Maybe it makes sense to write our rationale down here, so people do not have to look for it on our diary. The following quote is from @nisha's reviewer diary elaborating on our rationale to assess water quality:
"Water quality data is a complex issue and can be organized in many ways. I usually will identify drinking water quality data as the priority for the assessment. But because drinking water is a local responsibility it will not always be available as a dataset in a central ministry. This is the case for Belgium which is so decentralized that there is no country-wide dataset available. However, France is a good example of how even though water is managed locally, all the data gets reported to a central place. They have a portal where you can find weekly water quality for your town.

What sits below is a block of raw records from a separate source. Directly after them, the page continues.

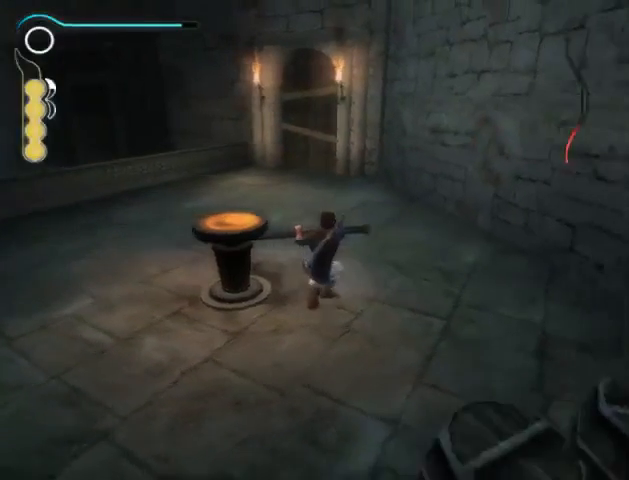
Gameplay with a controller (Xbox layout); each line is a JSON object with the inputs held at the frame after it. "events" lists button and stick changes between this image and that frame as [ms after this image, input, new state], when the widget could be followed in between. Not read: L3 R3.
{"buttons": ["R1"], "left_stick": "down", "right_stick": "right", "events": []}
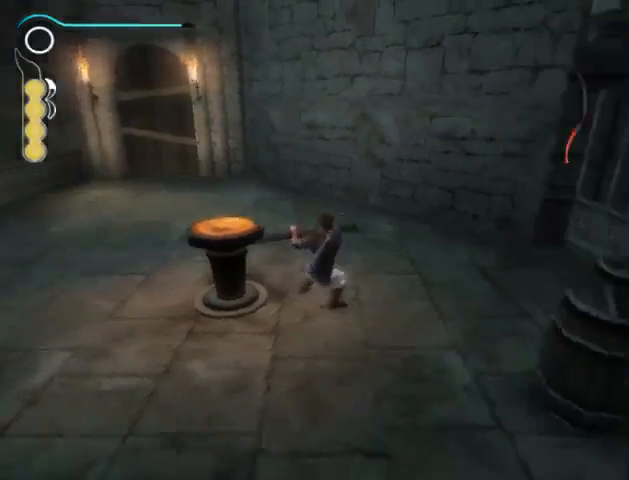
{"buttons": ["R1"], "left_stick": "down", "right_stick": "right", "events": []}
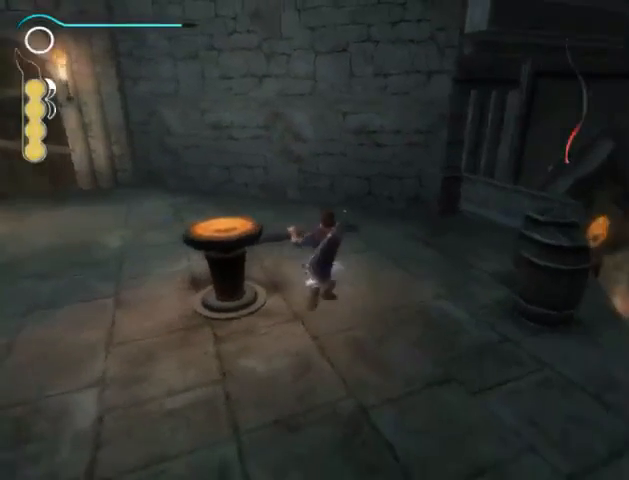
{"buttons": ["R1"], "left_stick": "down", "right_stick": "right", "events": []}
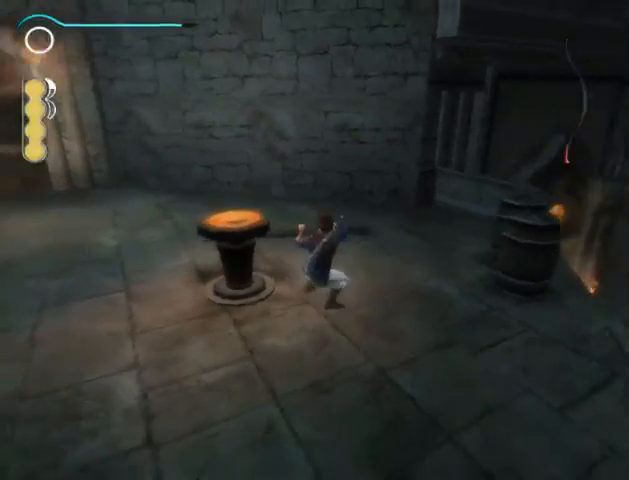
{"buttons": ["R1"], "left_stick": "down", "right_stick": "right", "events": []}
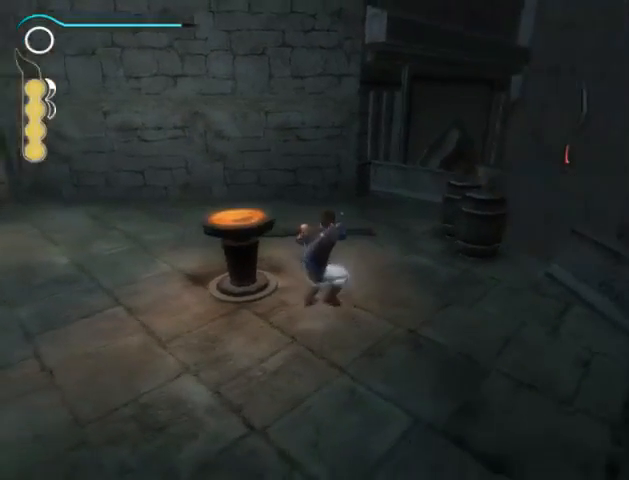
{"buttons": ["R1"], "left_stick": "down", "right_stick": "right", "events": []}
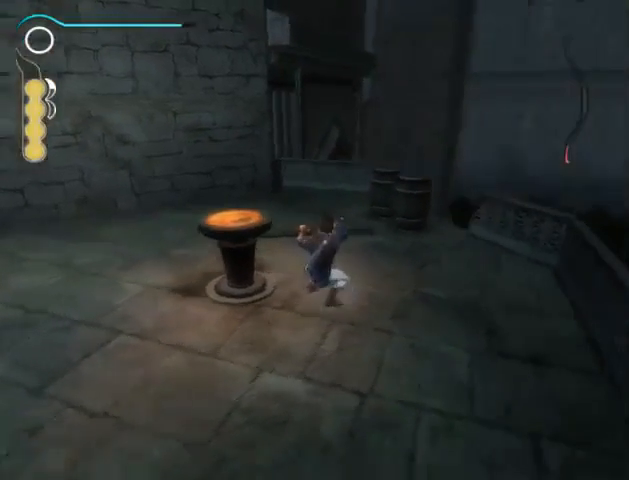
{"buttons": ["R1"], "left_stick": "down", "right_stick": "center", "events": [[267, "right_stick", "center"]]}
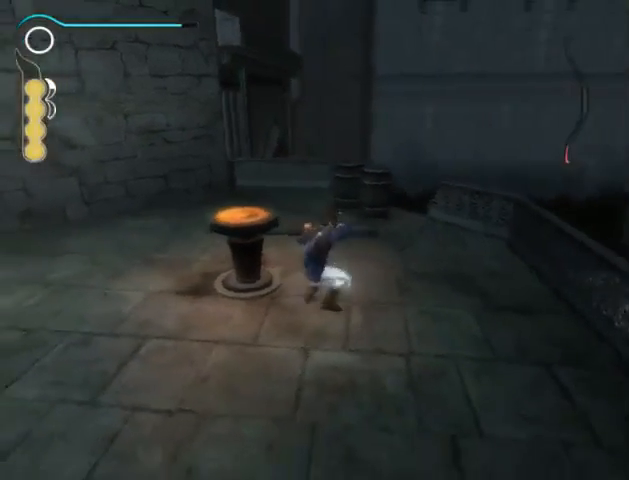
{"buttons": ["A"], "left_stick": "center", "right_stick": "center", "events": [[400, "R1", "up"], [433, "A", "down"], [467, "left_stick", "center"]]}
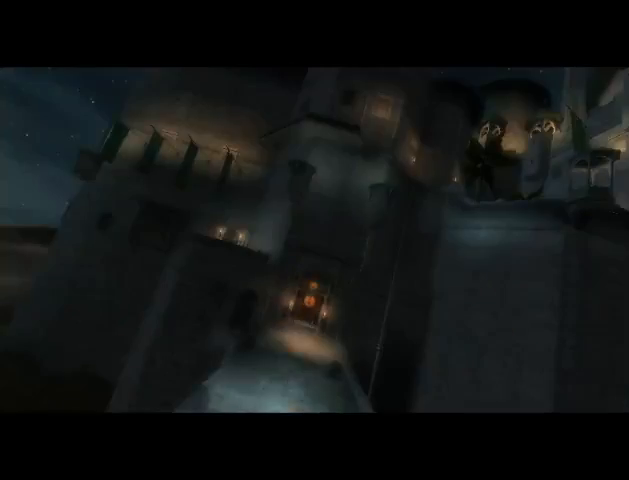
{"buttons": [], "left_stick": "center", "right_stick": "center", "events": [[33, "A", "up"], [100, "A", "down"], [133, "A", "up"], [233, "A", "down"], [300, "A", "up"], [367, "A", "down"], [433, "A", "up"]]}
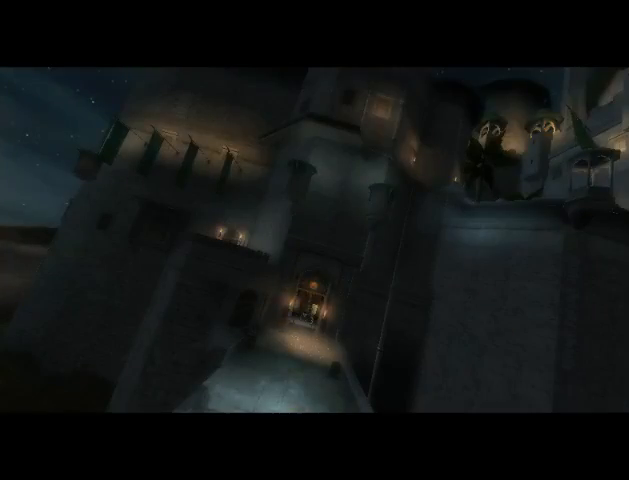
{"buttons": [], "left_stick": "center", "right_stick": "center", "events": []}
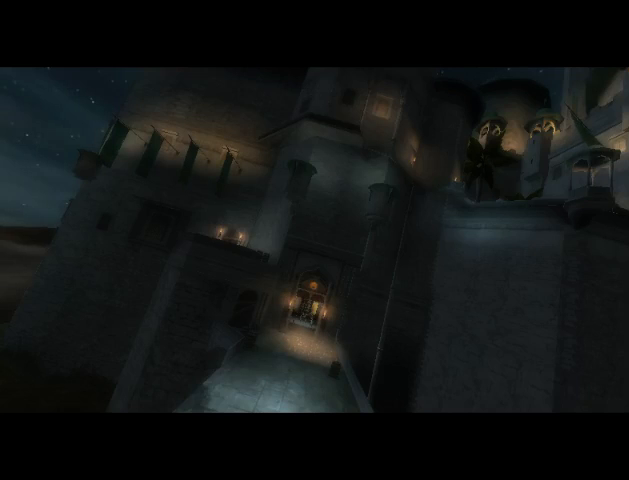
{"buttons": [], "left_stick": "center", "right_stick": "center", "events": []}
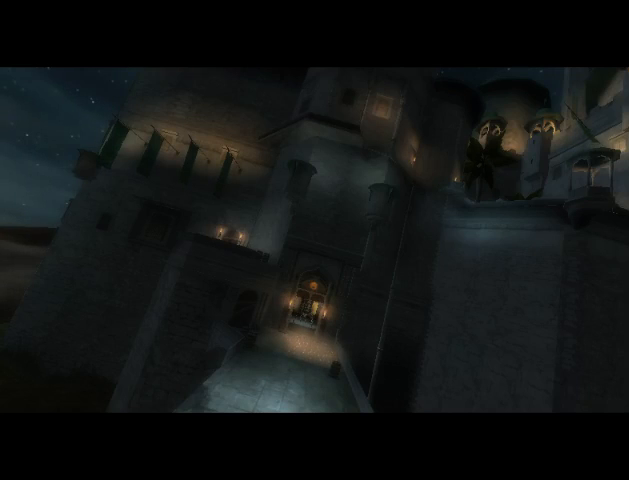
{"buttons": [], "left_stick": "center", "right_stick": "center", "events": []}
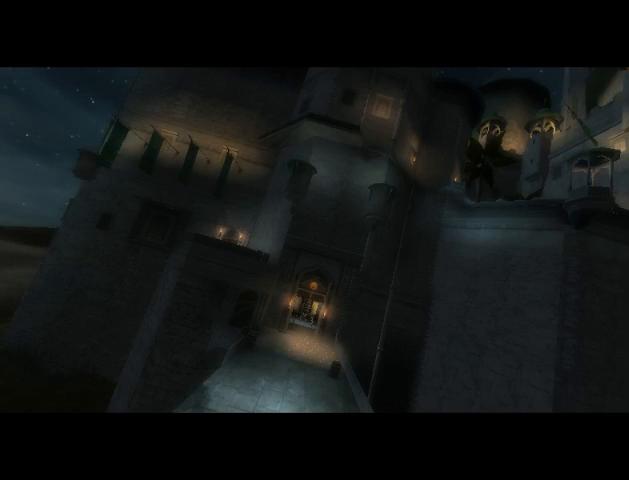
{"buttons": [], "left_stick": "center", "right_stick": "center", "events": []}
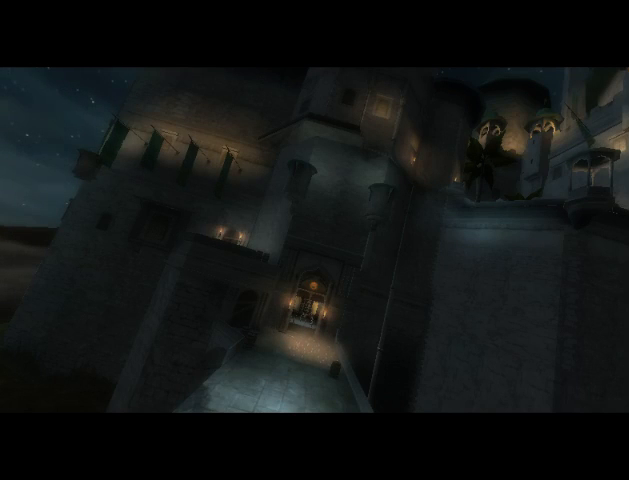
{"buttons": [], "left_stick": "center", "right_stick": "center", "events": []}
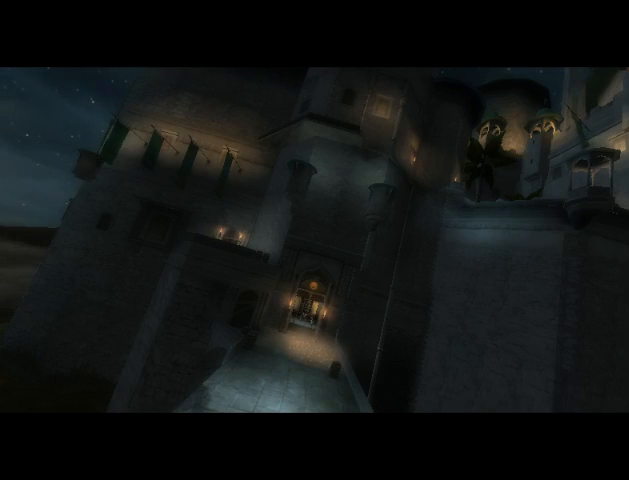
{"buttons": [], "left_stick": "center", "right_stick": "center", "events": []}
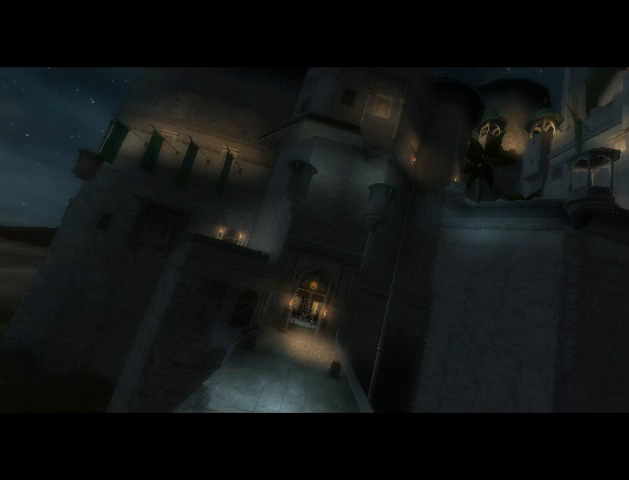
{"buttons": [], "left_stick": "right", "right_stick": "center", "events": [[500, "left_stick", "right"]]}
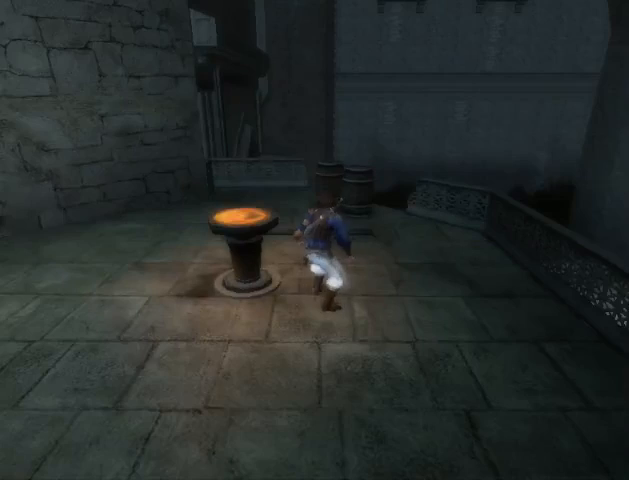
{"buttons": [], "left_stick": "up", "right_stick": "left", "events": [[100, "left_stick", "up-right"], [400, "left_stick", "up"], [433, "right_stick", "left"]]}
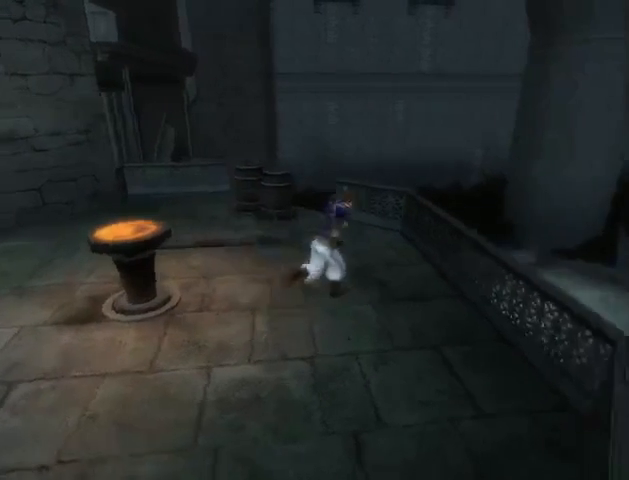
{"buttons": [], "left_stick": "up", "right_stick": "left", "events": []}
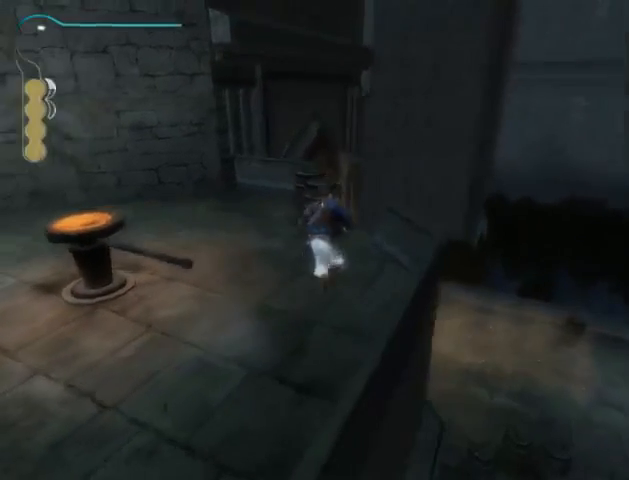
{"buttons": [], "left_stick": "up-right", "right_stick": "center", "events": [[167, "left_stick", "up-right"], [300, "right_stick", "center"], [367, "A", "down"], [467, "A", "up"]]}
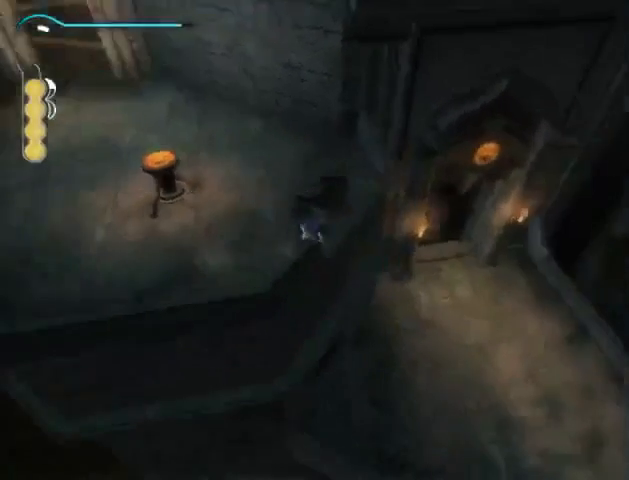
{"buttons": [], "left_stick": "up-right", "right_stick": "center", "events": [[33, "A", "down"], [233, "A", "up"], [333, "A", "down"], [400, "A", "up"]]}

In order to understand this you have look at the regulation. Most of the time drinking water quality is sent in an aggregated form to a central office, usually in the Ministry of Public Health or in an Environmental protection agency. This means there should be data there, [but often there is no access to raw data but only to aggregated reports without parameters like in the case of the UK]. These are usually reports not datasets.
In this case and for countries where most of the population doesn’t get piped drinking supply there will not be any data in the central health ministry. So it is then essential to look at the Environmental water quality data. The Ministry of the Environment will usually collect data on water resources (lakes, rivers, and groundwater). Though this will not only be for drinking water they will have data on water quality. For most countries this is an essential dataset because not every country has 80% or more of the population getting their drinking water from their house tap, also countries like Switzerland and Denmark do still get a majority of their water from natural sources with a minimal amount of treatment.
If the environmental water quality dataset has all the parameters then [we count the data as compliant]. If it doesn’t and there is no drinking water quality data then we do not consider the data for assessment. This is the case for the UK for instance, as they are missing 2 parameters in their environmental dataset."
To answer your questions, Nick and Owen, we have two possible entry points to assess this dataset. Key is, that we want to assess water pollutants that are of general interest to be published. What are your thoughts on this?